**Passage to read:**

------------------------------------

# Data preparation

In [1]:
import io
import os
import re
import shutil
import string
import tensorflow as tf

from tensorflow.keras import layers
from tensorflow.keras.layers import Embedding, Dense, GlobalAveragePooling1D, TextVectorization

2024-08-29 22:00:19.696644: I tensorflow/core/platform/cpu_feature_guard.cc:210] This TensorFlow binary is optimized to use available CPU instructions in performance-critical operations.
To enable the following instructions: AVX2 FMA, in other operations, rebuild TensorFlow with the appropriate compiler flags.


In [5]:
url = "https://ai.stanford.edu/~amaas/data/sentiment/aclImdb_v1.tar.gz"

dataset = tf.keras.utils.get_file("aclImdb_v1.tar.gz", url,
                                  untar=True, cache_dir='.',
                                  cache_subdir='')

dataset_dir = os.path.join(os.path.dirname(dataset), 'aclImdb')
os.listdir(dataset_dir)

['imdbEr.txt', 'test', 'imdb.vocab', 'README', 'train']

In [6]:
train_dir = os.path.join(dataset_dir, 'train')
os.listdir(train_dir)

['urls_unsup.txt',
 'neg',
 'urls_pos.txt',
 'unsup',
 'urls_neg.txt',
 'pos',
 'unsupBow.feat',
 'labeledBow.feat']

In [7]:
shutil.rmtree(os.path.join(train_dir, 'unsup'))

## Create training and validation sets

In [8]:
batch_size=1024
seed=123

train_ds = tf.keras.utils.text_dataset_from_directory(
    'aclImdb/train', batch_size=batch_size, validation_split=0.2, subset='training', seed=seed
)
val_ds = tf.keras.utils.text_dataset_from_directory(
    'aclImdb/train', batch_size=batch_size, validation_split=0.2, subset='validation', seed=seed
)

Found 25000 files belonging to 2 classes.
Using 20000 files for training.
Found 25000 files belonging to 2 classes.
Using 5000 files for validation.


In [9]:
for text_batch, label_batch in train_ds.take(1):
  for i in range(5):
    print(label_batch[i].numpy(), text_batch.numpy()[i])

------------------------------------

**Raw data:**

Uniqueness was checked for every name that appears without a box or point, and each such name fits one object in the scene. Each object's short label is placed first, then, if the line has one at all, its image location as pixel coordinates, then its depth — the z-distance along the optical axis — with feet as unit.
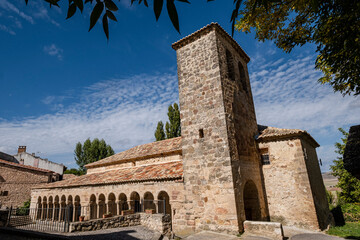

------------------------------------

**Work instructions:**
A. Answer these questions using the IMDB sentiment notebook:
(i) What value is assigned to batch_size?
(ii) Which folder inside the training directory is deleted with shutil.rmtree?
(iii) How many files are used for validation?
B. Continue the IMDB sentiment notebook from the point where it stops.
This data comes from a separate source.

**Answers per task:**
A.
(i) 1024
(ii) unsup
(iii) 5000

B.
0 b"Oh My God! Please, for the love of all that is holy, Do Not Watch This Movie! It it 82 minutes of my life I will never get back. Sure, I could have stopped watching half way through. But I thought it might get better. It Didn't. Anyone who actually enjoyed this movie is one seriously sick and twisted individual. No wonder us Australians/New Zealanders have a terrible reputation when it comes to making movies. Everything about this movie is horrible, from the acting to the editing. I don't even normally write reviews on here, but in this case I'll make an exception. I only wish someone had of warned me before I hired this catastrophe"
1 b'This movie is SOOOO funny!!! The acting is WONDERFUL, the Ramones are sexy, the jokes are subtle, and the plot is just what every high schooler dreams of doing to his/her school. I absolutely loved the soundtrack as well as the carefully placed cynicism. If you like monty python, You will love this film. This movie is a tad bit "grease"esk (without

2024-08-29 22:03:06.394516: W tensorflow/core/framework/local_rendezvous.cc:404] Local rendezvous is aborting with status: OUT_OF_RANGE: End of sequence


## Autotune for performance

In [10]:
AUTOTUNE = tf.data.AUTOTUNE

train_ds = train_ds.cache().prefetch(buffer_size=AUTOTUNE)
val_ds = val_ds.cache().prefetch(buffer_size=AUTOTUNE)

# Embedding Layer
Define an embedding layer with 1000 words and 5 dimensions. The Embedding layer **trains** the word embedding on the fly via *backpropagation*. The initial weights are randomized.

In [11]:
embedding_layer = tf.keras.layers.Embedding(1000, 5)

This embedding layer will **convert** an integer to a 5D array.

In [12]:
result = embedding_layer(tf.constant([1]))
result.numpy()

array([[ 0.00117086,  0.01907944, -0.02387185,  0.03346392, -0.03524822]],
      dtype=float32)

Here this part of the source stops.